GENETİK GÖRÜLME SIKLIĞI

Avrupa’da yaygınlığının 1/125.000 ile 1/175.000 arasında olduğu tahmin ediliyor.


ETKEN FAKTÖRLER

Bardet biedl sendromunun tüm vakalarının dörtte biri BBS1 genindeki, yüzde 20’si BBS10 genindeki mutasyonlardan kaynaklanmaktadır. Diğer BBS genleri tüm vakaların sadece küçük bir yüzdesini oluşturur. Bardet biedl sendromlu kişilerin yaklaşık yüzde 25’inde bu bozukluğun nedeni bilinememektedir.


BU HASTALIĞIN DİĞER İSİMLERİ

BBS


TANI VE TEDAVİ YÖNTEMLERİ

Tedavi daha çok var olan durumu iyileştirmeye yöneliktir. Kesin bir tedavisi şu anlık yoktur.

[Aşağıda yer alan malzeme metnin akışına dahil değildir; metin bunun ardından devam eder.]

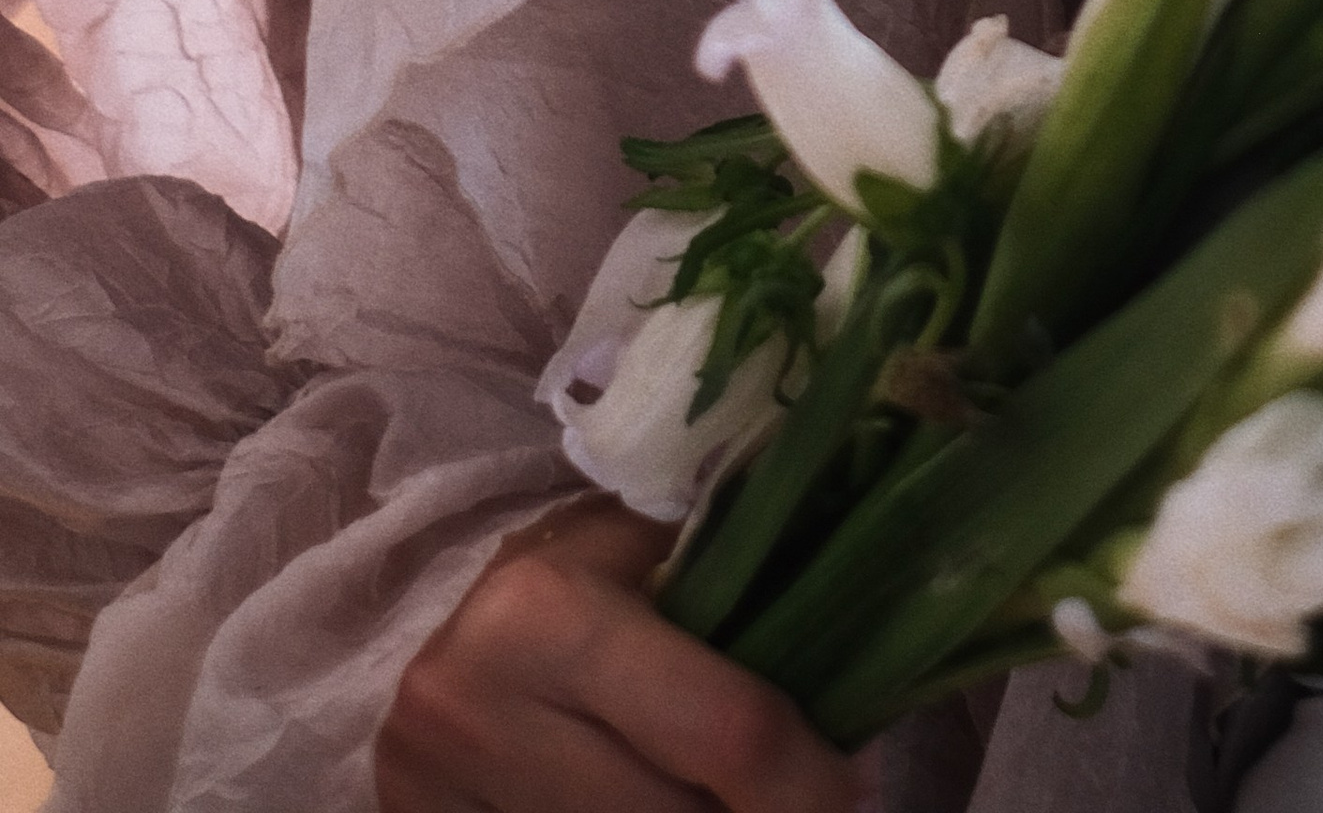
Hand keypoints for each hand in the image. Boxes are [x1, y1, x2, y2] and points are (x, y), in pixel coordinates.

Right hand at [378, 496, 879, 812]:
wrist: (451, 636)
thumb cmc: (581, 577)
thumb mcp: (652, 554)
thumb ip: (741, 588)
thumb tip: (872, 681)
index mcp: (548, 614)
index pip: (723, 732)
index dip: (809, 782)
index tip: (856, 791)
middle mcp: (476, 708)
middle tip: (805, 803)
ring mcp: (433, 793)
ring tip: (728, 799)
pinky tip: (660, 806)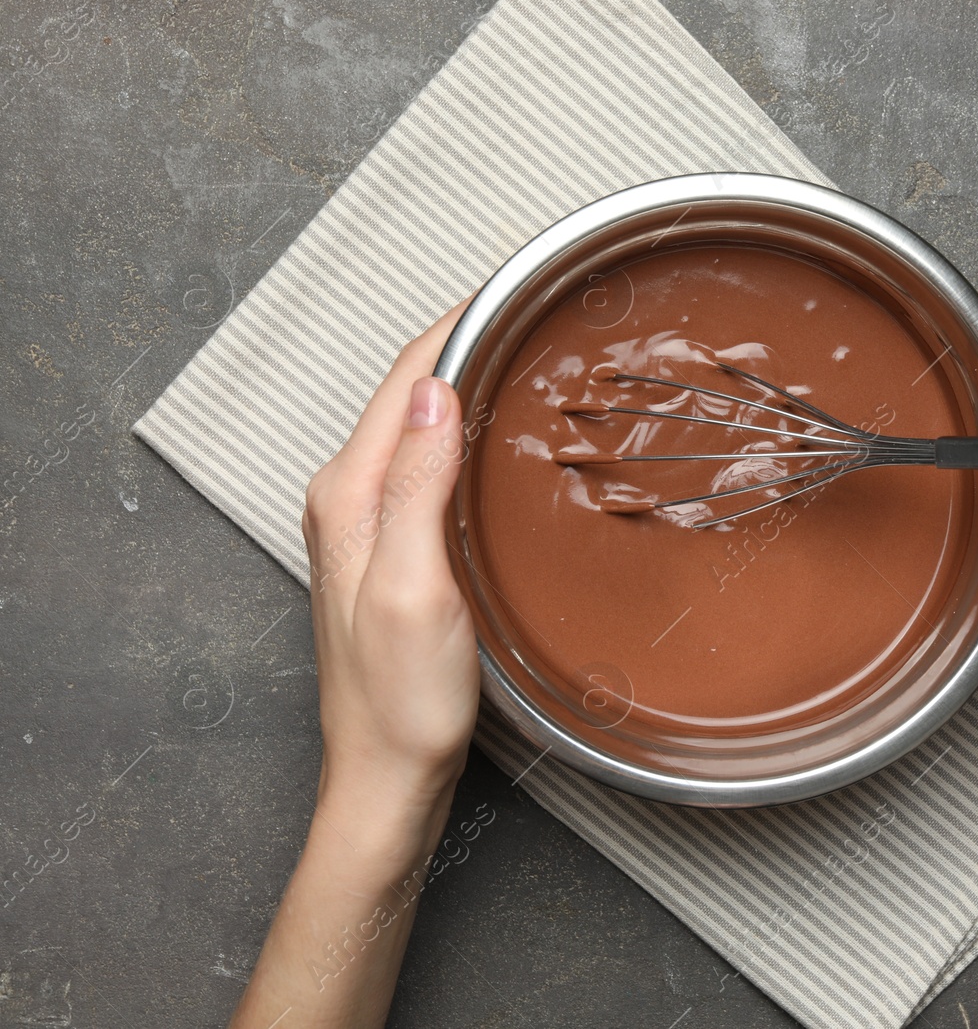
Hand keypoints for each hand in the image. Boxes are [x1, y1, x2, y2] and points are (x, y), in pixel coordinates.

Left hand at [232, 300, 482, 1028]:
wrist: (387, 778)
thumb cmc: (402, 703)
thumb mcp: (417, 588)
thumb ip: (416, 485)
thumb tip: (431, 392)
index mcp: (349, 496)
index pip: (405, 378)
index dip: (460, 321)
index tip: (516, 285)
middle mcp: (349, 499)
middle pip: (411, 391)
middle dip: (470, 339)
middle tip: (541, 308)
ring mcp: (368, 524)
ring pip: (422, 425)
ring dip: (471, 382)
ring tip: (532, 352)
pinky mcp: (393, 548)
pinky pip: (429, 463)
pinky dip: (467, 431)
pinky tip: (506, 435)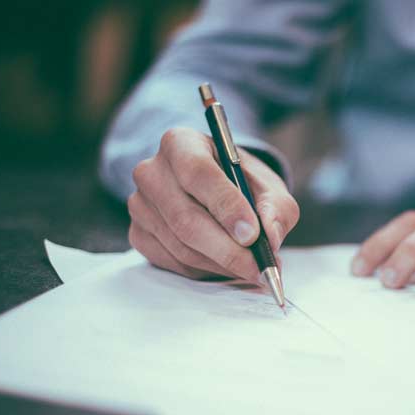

– Progresif görme kaybı için tedavi olmamasına rağmen bir uzman tarafından yapılan erken değerlendirme görme yardımı ve hareketlilik eğitimi sağlamaya yardımcı olabilir. Ek olarak etkilenen çocukların eğitimi gelecekteki görme kaybına yönelik planlamayı içerebilir.
– Obezite yönetimi erken yaşlarda başlayan eğitim, diyet, egzersiz ve davranışsal terapileri içerebilir. Anormal derecede yüksek kolesterol ve şeker hastalığı gibi obezite genelde, genel popülasyonda oldukları gibi tedavi edilir.
– Zihinsel engellilik yönetimi , gerektiğinde erken müdahale, özel eğitim ve konuşma terapisini içerir. Etkilenen yetişkinlerin çoğu bağımsız yaşam becerileri geliştirilebilirler.
– Böbrek hastalığı olan bireylerde böbrek nakli başarılı olmasına rağmen nakilden sonra kullanılan immunsüpresanlar(bağışıklık sistemini baskılayan ilaçlar) obeziteye katkıda bulunabilir.
– Çok parmaklılık ve genital anomalisi olan bireyler için ameliyat gerekebilir.
– Çocuklar ergenliğe yaklaştıkça hormon replasman tedavisinin gerekli olup olmadığını belirlemek için hormon seviyeleri izlenmelidir. Ayrıca etkilenen bireylerin infertil olduğu varsayılmamalıdır bu yüzden doğum kontrol


TERİMLER

Anosmia: Koku alma yeteneğinin kaybı
Tünel vizyonu: Merkezi görüşün sabit kalarak periferik görüşün kaybı ile tünel benzeri bir görüş alanın oluşmasıdır.
İmmunsüpresan : Bağışıklık sistemini baskılayan ilaçlar
Progresif : İlerleyici
Primer silya: Hücrelerin dışa doğru yaptığı çıkıntı (Fonksiyonları hakkında araştırma yapınız.)